Coming off one of the strongest years on record, Houston’s commercial real estate market is poised for more growth in 2014, industry experts said today.
Activity this year may not be quite as strong as it was in 2013 as the job market moderates, but leasing of office space, apartments and shopping centers is expected to remain strong for the coming years.
“The story continues to be very good,” said Mark Taylor, senior managing director of CBRE in Houston, at the company’s quarterly presentation on the commercial real estate market.
Real estate brokers from CBRE presented their outlooks for their respective specialties at a quarterly event Monday.
Here’s what they are saying:
- The office market — Companies occupied an additional 4.9 million square feet last year.
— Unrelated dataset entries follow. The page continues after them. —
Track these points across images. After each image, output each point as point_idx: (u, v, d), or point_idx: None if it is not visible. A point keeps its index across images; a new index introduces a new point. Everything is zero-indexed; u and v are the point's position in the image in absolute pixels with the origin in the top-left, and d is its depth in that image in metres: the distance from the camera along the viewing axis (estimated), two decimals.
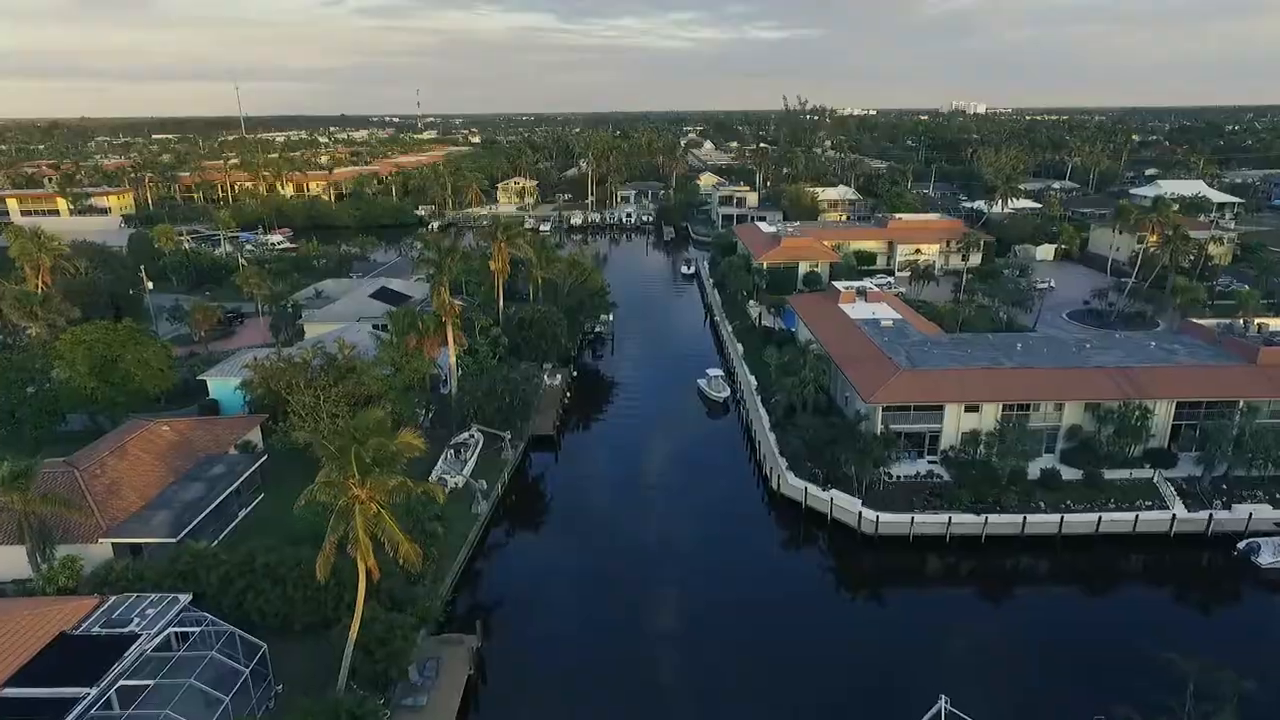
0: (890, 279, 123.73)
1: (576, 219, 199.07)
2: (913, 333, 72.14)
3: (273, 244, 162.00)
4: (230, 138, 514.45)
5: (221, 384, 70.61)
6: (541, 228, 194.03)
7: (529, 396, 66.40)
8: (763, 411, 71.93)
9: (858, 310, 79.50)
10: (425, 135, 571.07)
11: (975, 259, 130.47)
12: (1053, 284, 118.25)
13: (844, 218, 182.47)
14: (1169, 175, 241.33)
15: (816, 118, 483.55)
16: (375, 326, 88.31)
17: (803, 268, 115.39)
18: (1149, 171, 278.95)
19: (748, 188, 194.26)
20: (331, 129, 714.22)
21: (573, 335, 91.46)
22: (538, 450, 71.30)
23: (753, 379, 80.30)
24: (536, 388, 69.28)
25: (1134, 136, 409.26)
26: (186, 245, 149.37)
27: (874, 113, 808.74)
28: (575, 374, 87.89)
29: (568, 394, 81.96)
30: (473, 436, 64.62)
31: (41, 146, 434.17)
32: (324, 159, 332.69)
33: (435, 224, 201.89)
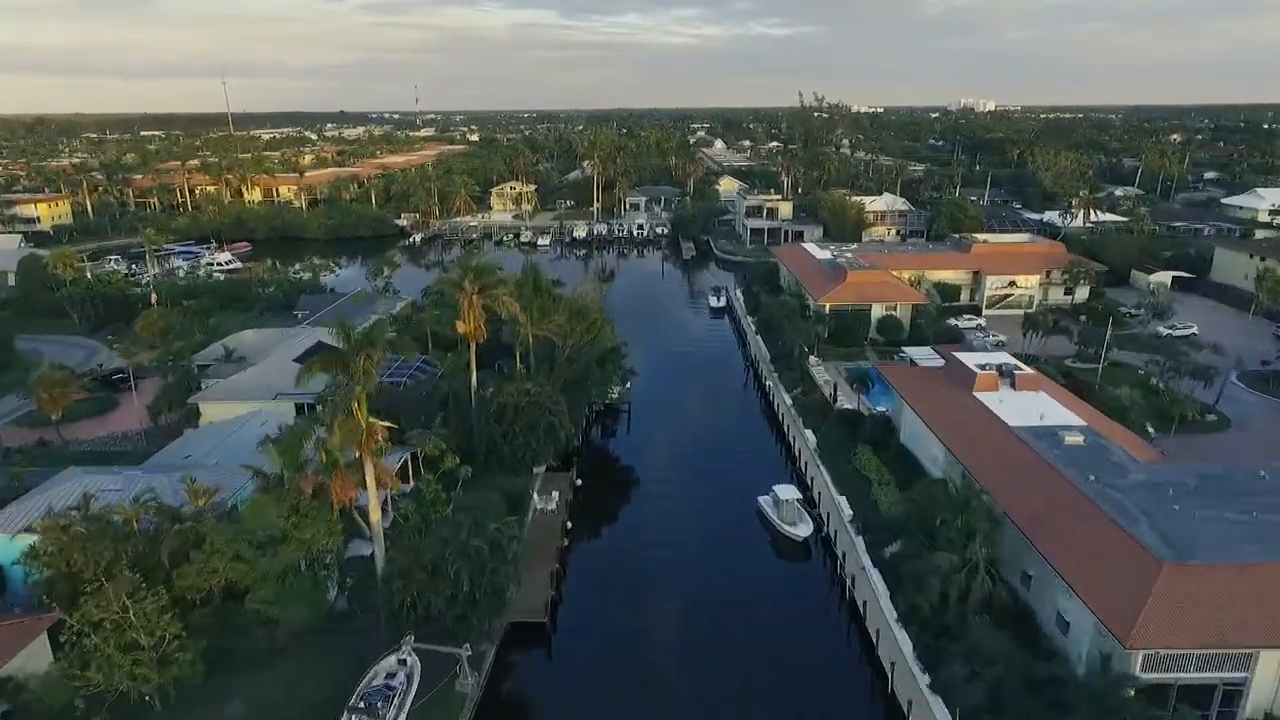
0: (980, 320, 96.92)
1: (580, 230, 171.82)
2: (1120, 457, 45.02)
3: (217, 265, 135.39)
4: (215, 135, 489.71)
5: (6, 545, 43.67)
6: (539, 241, 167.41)
7: (501, 580, 39.43)
8: (876, 580, 44.87)
9: (1007, 405, 52.37)
10: (423, 133, 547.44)
11: (1082, 293, 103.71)
12: (1195, 329, 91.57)
13: (893, 232, 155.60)
14: (1241, 180, 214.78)
15: (830, 115, 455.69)
16: (300, 408, 62.20)
17: (875, 309, 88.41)
18: (1208, 175, 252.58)
19: (778, 196, 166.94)
20: (328, 126, 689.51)
21: (575, 417, 64.80)
22: (519, 646, 44.44)
23: (844, 503, 53.44)
24: (515, 552, 42.41)
25: (1174, 136, 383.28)
26: (111, 267, 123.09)
27: (881, 110, 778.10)
28: (579, 482, 61.08)
29: (568, 524, 55.19)
30: (404, 662, 37.61)
31: (22, 143, 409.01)
32: (307, 159, 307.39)
33: (418, 236, 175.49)
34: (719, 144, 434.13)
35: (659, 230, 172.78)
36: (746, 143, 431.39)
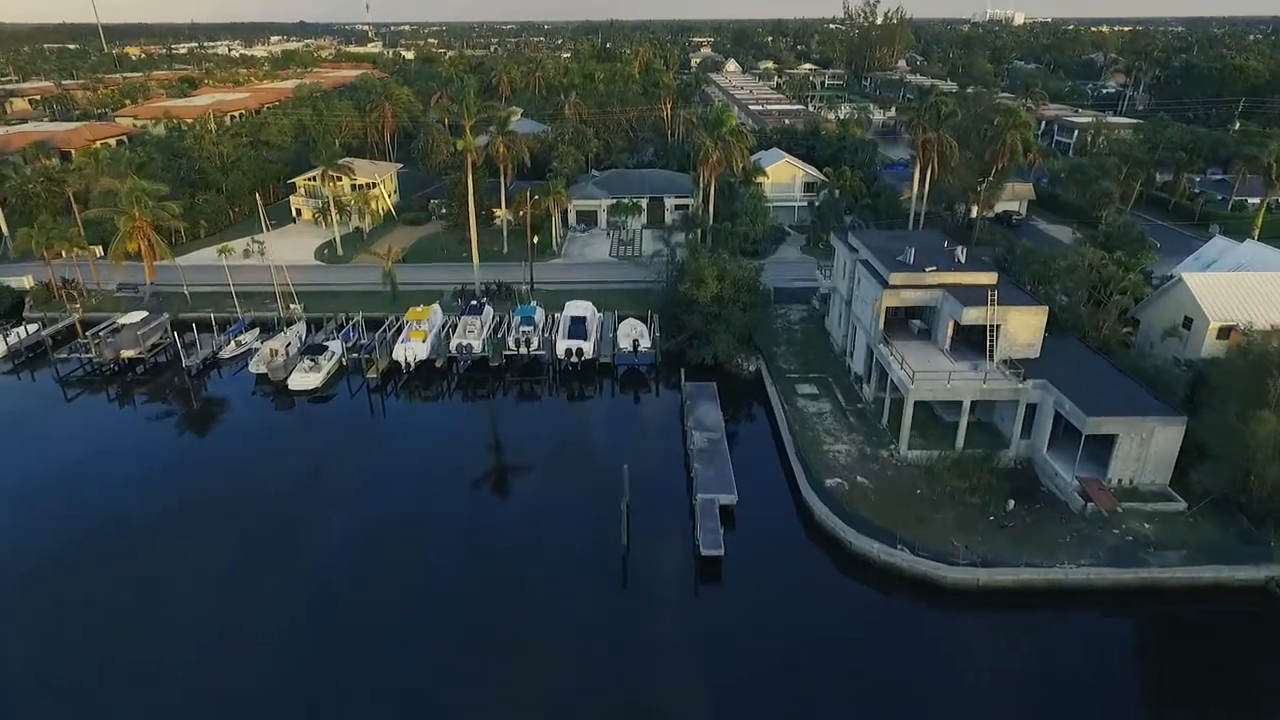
0: None
1: (413, 345, 63.54)
2: None
3: None
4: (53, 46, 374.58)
5: None
6: (298, 380, 61.07)
7: None
8: None
9: None
10: (370, 48, 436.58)
11: None
12: None
13: None
14: None
15: (884, 28, 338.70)
16: None
17: None
18: None
19: (993, 279, 54.45)
20: (273, 39, 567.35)
21: None
22: None
23: None
24: None
25: None
26: None
27: (895, 21, 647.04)
28: None
29: None
30: None
31: None
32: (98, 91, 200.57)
33: (43, 327, 69.43)
34: (732, 65, 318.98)
35: (636, 341, 64.89)
36: (768, 65, 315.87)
Demand hasn’t been this strong since 2006. There is 14 million square feet of new space under construction and only a portion of that space is coming onto the market vacant.
- The industrial market — Houston-area industrial space is only 5 percent vacant and 8 million square feet of space is under construction. That’s not much, considering the size of the market.
- The apartment market — Some 6,600 apartments are under construction inside the 610 Loop where the trend is to build upscale complexes near shops, bars and restaurants. Demand from young professionals is pushing up rents, which averaged $1.57 per square foot for the newest units with a high-level of amenities. Rents are up for older apartments too, as builders increasingly tear down the city’s aging stock of apartments reducing supply for so-called “workforce housing.”
- The retail market — Rents in shopping centers, as Houston’s overall retail vacancy was 7.4 percent in the fourth quarter, down from 8 percent the previous year. Only about 2 million square feet of space is under construction, nearly half of which is being built for grocers. But if last year was the year of the grocery store, 2014 will be the year of the pizza place as at least a half-dozen new restaurants specializing in pizza expand here.